[START]
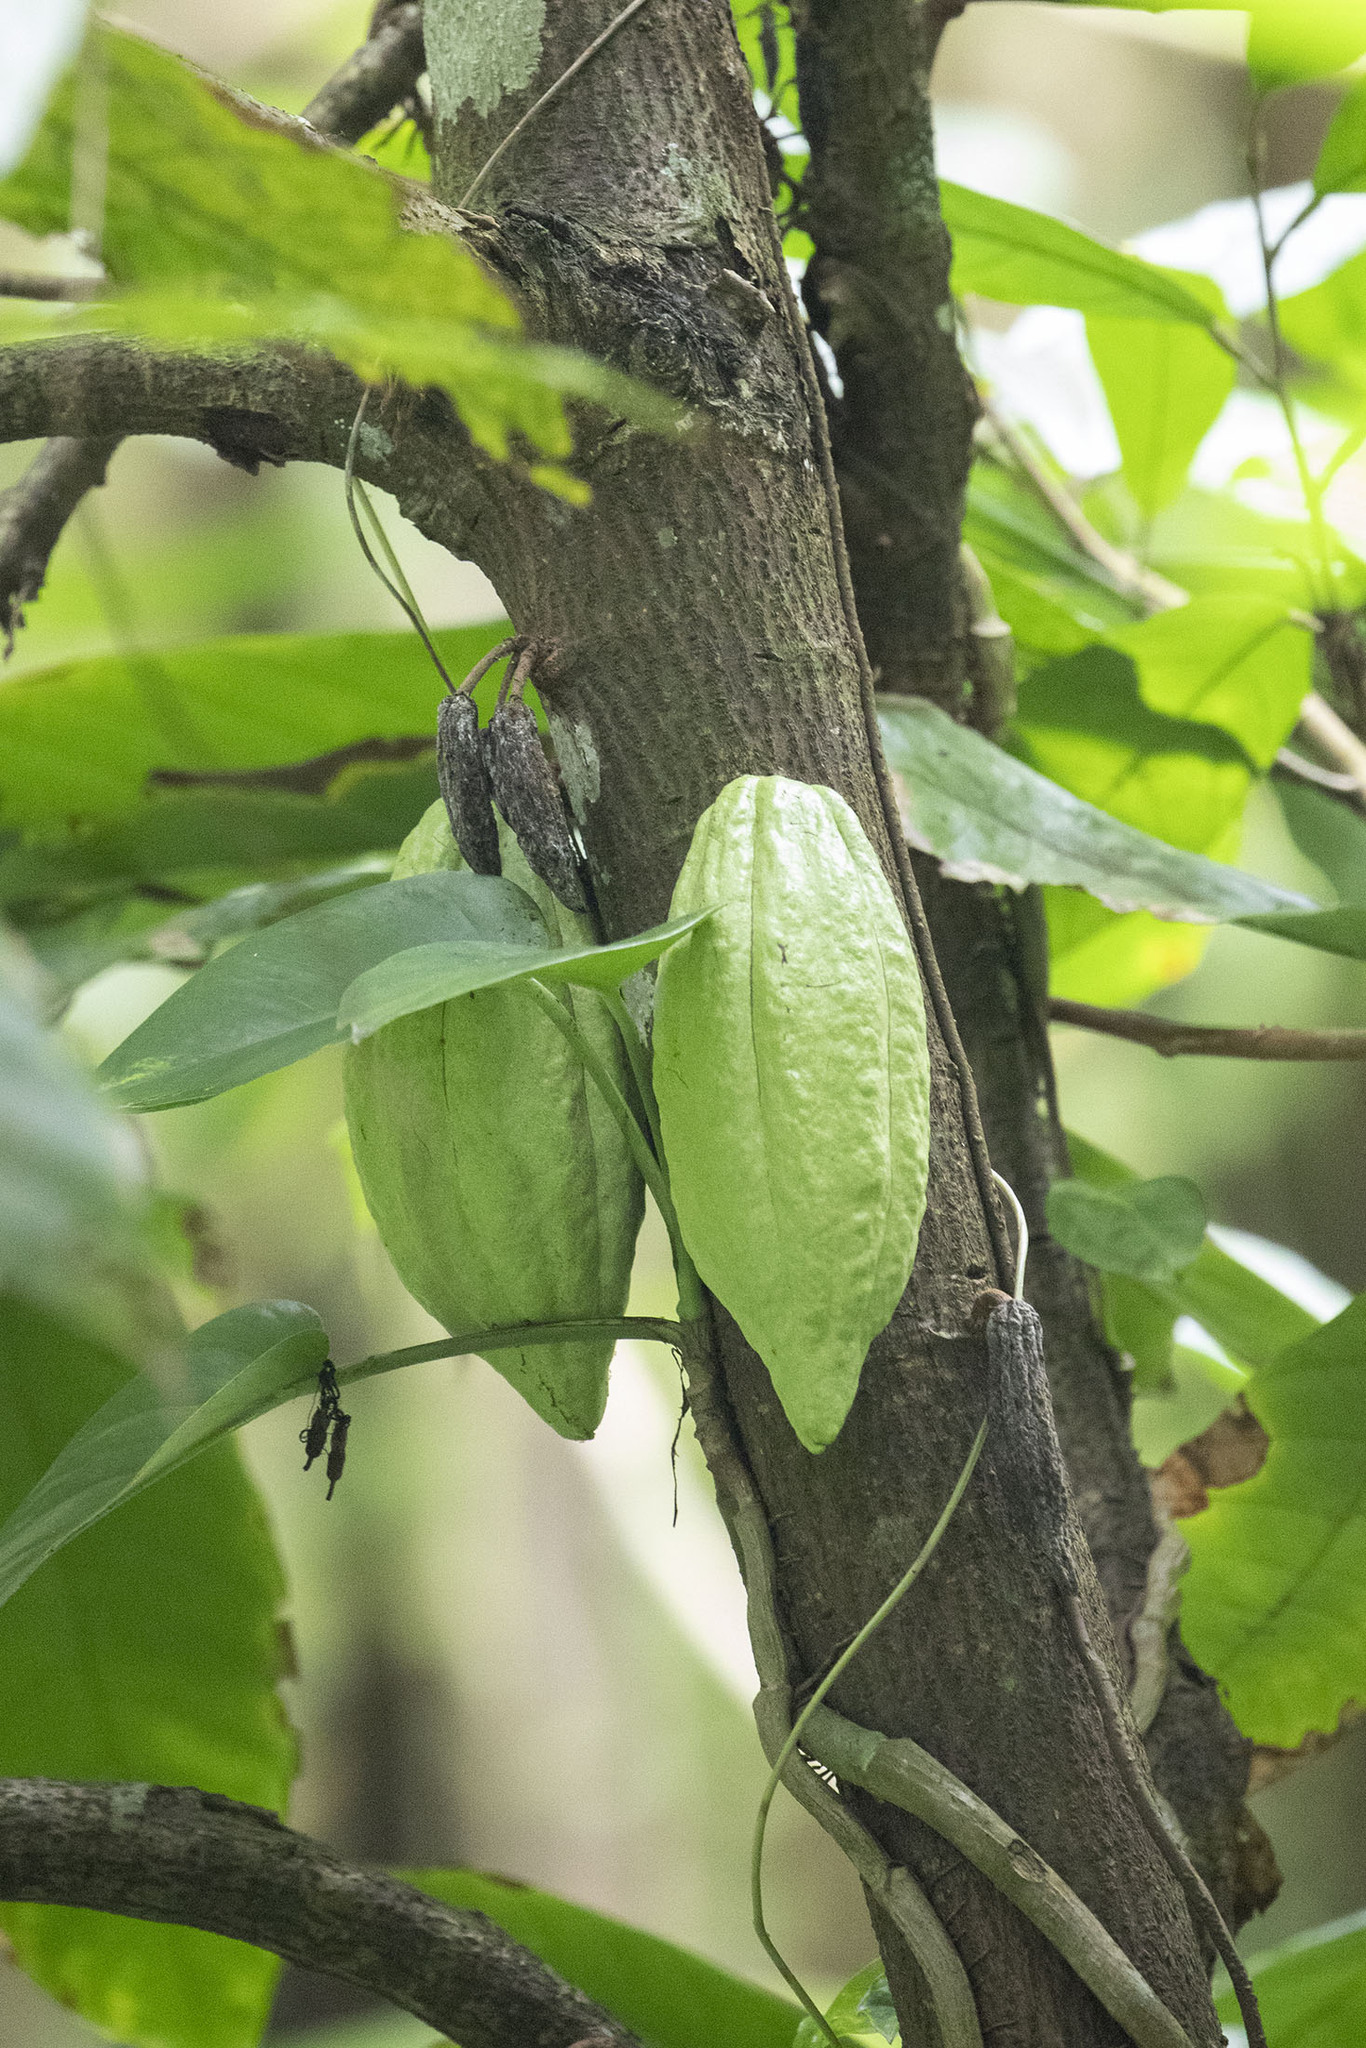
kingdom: Plantae
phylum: Tracheophyta
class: Magnoliopsida
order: Malvales
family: Malvaceae
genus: Theobroma
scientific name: Theobroma cacao
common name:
[END]
**Work to complete**
Copy out the text lines of each entry above without changing a word, and leave the pictures out.

**Problem solution**
kingdom: Plantae
phylum: Tracheophyta
class: Magnoliopsida
order: Malvales
family: Malvaceae
genus: Theobroma
scientific name: Theobroma cacao
common name:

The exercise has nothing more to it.